Changelog

All notable changes to AgenticAssure are documented in this file.

This project uses Semantic Versioning . During the 0.x series, the API is under active development and may change between minor versions.

v0.3.0

Release date: 2025

Fixed similarity scorer not registering. The similarity module was not imported in scorers/__init__.py, so the SimilarityScorer was never registered even when sentence-transformers was installed. The scorer now registers correctly when the optional dependency is available.

Added from agenticassure.scorers.similarity import SimilarityScorer to scorers/__init__.py (guarded by contextlib.suppress(ImportError) so it does not fail when sentence-transformers is not installed).
The similarity scorer now appears in list_scorers() output when sentence-transformers is installed.

Release date: 2025

Fixed truncation in CLI reports. The details column in Rich table output was being truncated with ”…” for long text. Details are now displayed in full.
Fixed truncation in HTML reports. CSS text-overflow: ellipsis was clipping long content in HTML report cells. Removed the truncation so full text is visible.
Fixed truncation in CLI list and dry-run output.
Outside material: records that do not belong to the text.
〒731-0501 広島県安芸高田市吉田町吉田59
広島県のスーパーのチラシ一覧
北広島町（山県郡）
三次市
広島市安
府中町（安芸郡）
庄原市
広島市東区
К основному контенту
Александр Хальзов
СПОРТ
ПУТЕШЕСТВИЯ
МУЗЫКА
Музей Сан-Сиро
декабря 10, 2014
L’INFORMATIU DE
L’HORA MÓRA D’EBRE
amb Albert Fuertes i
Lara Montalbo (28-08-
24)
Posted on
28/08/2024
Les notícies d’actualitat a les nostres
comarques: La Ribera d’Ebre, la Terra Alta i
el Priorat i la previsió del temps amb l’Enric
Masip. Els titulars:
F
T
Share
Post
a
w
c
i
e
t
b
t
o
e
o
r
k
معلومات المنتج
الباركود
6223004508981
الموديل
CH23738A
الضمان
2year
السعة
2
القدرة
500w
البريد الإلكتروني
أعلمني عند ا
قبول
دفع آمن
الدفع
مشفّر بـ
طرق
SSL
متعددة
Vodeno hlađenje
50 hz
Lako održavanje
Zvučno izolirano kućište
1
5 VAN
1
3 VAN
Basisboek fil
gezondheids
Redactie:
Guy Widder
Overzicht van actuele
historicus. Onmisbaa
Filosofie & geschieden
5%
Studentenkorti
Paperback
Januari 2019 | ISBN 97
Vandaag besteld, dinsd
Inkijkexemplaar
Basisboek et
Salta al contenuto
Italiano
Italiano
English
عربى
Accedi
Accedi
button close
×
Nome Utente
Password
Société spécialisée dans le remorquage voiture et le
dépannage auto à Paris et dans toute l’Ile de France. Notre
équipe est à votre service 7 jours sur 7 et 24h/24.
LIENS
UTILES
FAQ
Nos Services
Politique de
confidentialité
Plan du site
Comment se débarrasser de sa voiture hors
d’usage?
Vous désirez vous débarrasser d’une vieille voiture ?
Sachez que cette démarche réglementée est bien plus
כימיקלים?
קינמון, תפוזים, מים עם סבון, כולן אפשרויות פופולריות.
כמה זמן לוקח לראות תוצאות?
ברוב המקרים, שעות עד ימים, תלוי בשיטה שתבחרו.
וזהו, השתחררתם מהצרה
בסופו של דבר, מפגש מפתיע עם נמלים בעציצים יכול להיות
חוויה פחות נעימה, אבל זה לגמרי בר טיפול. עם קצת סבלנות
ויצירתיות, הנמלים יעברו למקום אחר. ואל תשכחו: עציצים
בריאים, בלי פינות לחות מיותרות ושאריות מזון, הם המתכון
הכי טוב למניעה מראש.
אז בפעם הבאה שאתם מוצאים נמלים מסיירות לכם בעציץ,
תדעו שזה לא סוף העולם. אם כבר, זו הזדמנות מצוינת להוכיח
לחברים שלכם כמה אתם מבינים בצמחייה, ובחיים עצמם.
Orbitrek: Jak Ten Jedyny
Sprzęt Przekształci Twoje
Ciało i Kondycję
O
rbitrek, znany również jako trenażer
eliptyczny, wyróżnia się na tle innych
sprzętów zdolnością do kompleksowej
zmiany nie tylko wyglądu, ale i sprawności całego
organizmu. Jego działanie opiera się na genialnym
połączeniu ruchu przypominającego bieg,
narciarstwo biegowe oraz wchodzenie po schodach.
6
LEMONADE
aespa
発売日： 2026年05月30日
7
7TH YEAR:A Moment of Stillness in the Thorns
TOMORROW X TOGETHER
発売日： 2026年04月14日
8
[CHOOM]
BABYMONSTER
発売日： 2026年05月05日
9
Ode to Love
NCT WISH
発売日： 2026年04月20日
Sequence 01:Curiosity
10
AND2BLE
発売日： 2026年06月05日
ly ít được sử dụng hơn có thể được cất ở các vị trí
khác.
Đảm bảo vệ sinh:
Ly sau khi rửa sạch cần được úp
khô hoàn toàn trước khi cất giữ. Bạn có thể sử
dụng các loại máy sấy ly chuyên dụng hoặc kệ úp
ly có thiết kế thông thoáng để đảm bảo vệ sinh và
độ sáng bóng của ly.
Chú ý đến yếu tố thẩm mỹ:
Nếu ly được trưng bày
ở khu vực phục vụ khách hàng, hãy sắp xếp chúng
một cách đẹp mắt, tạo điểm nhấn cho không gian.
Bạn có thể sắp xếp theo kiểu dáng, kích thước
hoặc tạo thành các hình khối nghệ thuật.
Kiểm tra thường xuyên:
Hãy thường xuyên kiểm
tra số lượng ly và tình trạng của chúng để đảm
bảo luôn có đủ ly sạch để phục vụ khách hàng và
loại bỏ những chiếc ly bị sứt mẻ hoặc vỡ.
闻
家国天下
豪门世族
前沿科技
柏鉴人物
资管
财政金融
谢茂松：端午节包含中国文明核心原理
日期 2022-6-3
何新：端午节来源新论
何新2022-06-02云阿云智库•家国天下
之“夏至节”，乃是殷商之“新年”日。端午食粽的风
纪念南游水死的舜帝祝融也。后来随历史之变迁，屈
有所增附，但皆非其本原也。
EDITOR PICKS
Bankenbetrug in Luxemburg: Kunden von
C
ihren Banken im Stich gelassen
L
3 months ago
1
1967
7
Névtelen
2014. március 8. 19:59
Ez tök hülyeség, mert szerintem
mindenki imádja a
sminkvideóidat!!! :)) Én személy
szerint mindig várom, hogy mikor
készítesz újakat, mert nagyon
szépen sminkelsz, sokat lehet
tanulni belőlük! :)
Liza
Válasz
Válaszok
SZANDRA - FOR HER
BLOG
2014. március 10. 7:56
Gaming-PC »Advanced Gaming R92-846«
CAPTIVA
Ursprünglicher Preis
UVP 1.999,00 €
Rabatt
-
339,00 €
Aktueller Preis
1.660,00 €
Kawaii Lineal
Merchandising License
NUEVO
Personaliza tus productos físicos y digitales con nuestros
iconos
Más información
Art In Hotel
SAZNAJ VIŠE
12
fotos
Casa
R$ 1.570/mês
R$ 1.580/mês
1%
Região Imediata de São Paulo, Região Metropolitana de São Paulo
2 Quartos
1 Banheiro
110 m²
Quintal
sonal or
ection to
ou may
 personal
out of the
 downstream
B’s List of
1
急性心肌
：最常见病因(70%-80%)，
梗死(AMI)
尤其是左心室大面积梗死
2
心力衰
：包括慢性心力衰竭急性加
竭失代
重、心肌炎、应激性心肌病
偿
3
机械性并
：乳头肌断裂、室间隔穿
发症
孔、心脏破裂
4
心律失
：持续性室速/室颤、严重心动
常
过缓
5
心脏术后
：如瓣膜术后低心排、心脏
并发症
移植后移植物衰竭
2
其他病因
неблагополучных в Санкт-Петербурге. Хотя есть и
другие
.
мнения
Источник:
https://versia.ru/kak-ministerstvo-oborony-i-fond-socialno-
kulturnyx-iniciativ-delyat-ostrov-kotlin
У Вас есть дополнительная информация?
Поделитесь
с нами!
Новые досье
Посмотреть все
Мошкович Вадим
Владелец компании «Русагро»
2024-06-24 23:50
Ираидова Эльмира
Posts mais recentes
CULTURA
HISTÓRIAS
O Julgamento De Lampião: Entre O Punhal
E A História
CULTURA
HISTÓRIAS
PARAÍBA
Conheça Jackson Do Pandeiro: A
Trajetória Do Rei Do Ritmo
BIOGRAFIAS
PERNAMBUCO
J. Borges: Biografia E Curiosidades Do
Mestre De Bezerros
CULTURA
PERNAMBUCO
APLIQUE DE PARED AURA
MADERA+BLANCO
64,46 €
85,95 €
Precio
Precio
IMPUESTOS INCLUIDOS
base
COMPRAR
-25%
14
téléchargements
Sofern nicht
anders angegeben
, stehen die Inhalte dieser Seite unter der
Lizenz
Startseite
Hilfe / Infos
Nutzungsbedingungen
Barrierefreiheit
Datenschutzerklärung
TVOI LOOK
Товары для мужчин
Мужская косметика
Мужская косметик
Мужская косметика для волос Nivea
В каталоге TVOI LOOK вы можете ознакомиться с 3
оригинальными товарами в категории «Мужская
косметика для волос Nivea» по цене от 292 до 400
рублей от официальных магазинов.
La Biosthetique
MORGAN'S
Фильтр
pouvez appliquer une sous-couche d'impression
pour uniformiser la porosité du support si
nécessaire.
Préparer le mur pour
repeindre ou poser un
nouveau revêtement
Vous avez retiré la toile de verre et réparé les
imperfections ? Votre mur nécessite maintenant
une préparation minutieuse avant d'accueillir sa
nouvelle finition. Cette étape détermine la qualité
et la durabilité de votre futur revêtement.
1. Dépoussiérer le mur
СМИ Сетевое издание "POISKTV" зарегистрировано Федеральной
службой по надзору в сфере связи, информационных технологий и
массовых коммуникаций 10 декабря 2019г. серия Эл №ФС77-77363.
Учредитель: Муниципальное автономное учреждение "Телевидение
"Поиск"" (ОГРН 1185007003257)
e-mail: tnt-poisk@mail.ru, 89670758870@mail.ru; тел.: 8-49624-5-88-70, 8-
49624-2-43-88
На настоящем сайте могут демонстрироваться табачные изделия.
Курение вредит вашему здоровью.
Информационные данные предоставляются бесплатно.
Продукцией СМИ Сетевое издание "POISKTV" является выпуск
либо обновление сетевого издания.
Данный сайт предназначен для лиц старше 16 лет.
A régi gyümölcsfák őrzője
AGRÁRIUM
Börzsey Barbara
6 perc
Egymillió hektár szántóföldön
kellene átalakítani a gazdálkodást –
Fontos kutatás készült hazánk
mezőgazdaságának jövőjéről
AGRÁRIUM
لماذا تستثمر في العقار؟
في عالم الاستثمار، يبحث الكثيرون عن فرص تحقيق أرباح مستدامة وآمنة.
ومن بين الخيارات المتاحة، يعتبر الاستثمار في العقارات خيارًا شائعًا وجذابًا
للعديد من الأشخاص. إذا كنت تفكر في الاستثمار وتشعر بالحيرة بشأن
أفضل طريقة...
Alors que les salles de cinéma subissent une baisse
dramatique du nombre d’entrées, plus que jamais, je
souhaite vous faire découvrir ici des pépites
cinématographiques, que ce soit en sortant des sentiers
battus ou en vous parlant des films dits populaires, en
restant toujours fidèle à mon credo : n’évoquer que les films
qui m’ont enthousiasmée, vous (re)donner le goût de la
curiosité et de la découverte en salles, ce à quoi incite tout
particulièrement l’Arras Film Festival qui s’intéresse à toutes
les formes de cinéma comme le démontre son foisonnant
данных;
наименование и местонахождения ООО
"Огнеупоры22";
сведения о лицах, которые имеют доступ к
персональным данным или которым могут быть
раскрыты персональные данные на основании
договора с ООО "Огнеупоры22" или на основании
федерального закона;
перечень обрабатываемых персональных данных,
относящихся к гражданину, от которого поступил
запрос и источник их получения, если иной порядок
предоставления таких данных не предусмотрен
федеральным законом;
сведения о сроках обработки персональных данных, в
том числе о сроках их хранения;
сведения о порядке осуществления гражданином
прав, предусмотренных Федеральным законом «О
The input column in the list command and --dry-run output was being truncated. Inputs are now shown in full.
Fixed truncation in JSON list output. JSON output from the list command was truncating string values. Full values are now preserved.

Release date: 2025

The first public release of AgenticAssure, providing a complete framework for testing and benchmarking LLM-powered AI agents.

Scenario, Suite, SuiteConfig — Test scenario and suite definitions using Pydantic v2.
ToolCall, TokenUsage, AgentResult — Agent execution result models.
ScoreResult, ScenarioRunResult, RunResult — Scoring and aggregation result models.

load_scenarios() — Load a test suite from a YAML file.
load_scenarios_from_dir() — Recursively load all YAML files from a directory.
validate_scenario_file() — Validate YAML files and return a list of issues.
validate_with_schema() — Validate parsed data against the built-in JSON Schema.
SUITE_SCHEMA — JSON Schema (Draft 2020-12) for scenario file validation.

AgentAdapter protocol — Runtime-checkable protocol for agent adapters.
OpenAIAdapter — Built-in adapter for OpenAI chat completions with function calling support.
LangChainAdapter — Built-in adapter for LangChain AgentExecutor.

Scorer protocol — Runtime-checkable protocol for custom scorers.
PassFailScorer (passfail) — Checks non-empty output, expected tools, expected tool arguments, and expected output substring.
ExactMatchScorer (exact) — Exact string comparison with optional normalization.
RegexScorer (regex) — Regex pattern matching from scenario metadata.
SimilarityScorer (similarity) — Semantic similarity using sentence-transformers (optional dependency).
Scorer registry with register_scorer(), get_scorer(), and list_scorers().

Runner class — Sequential test runner with retry logic and fail-fast support.
run_suite() — Execute all scenarios in a suite with optional tag filtering and context passing.
run_scenario() — Execute a single scenario.
Suite-level config override support.

agenticassure run — Run test scenarios with output format selection (cli, json, html).
agenticassure init — Scaffold a new project with example scenarios.
agenticassure validate — Validate YAML scenario files without running them.
agenticassure list — List all scenarios with metadata (table or JSON output).
--dry-run mode for validation without execution.
--tag filtering for selective test execution.
Config file support (agenticassure.yaml / agenticassure.toml) for adapter specification.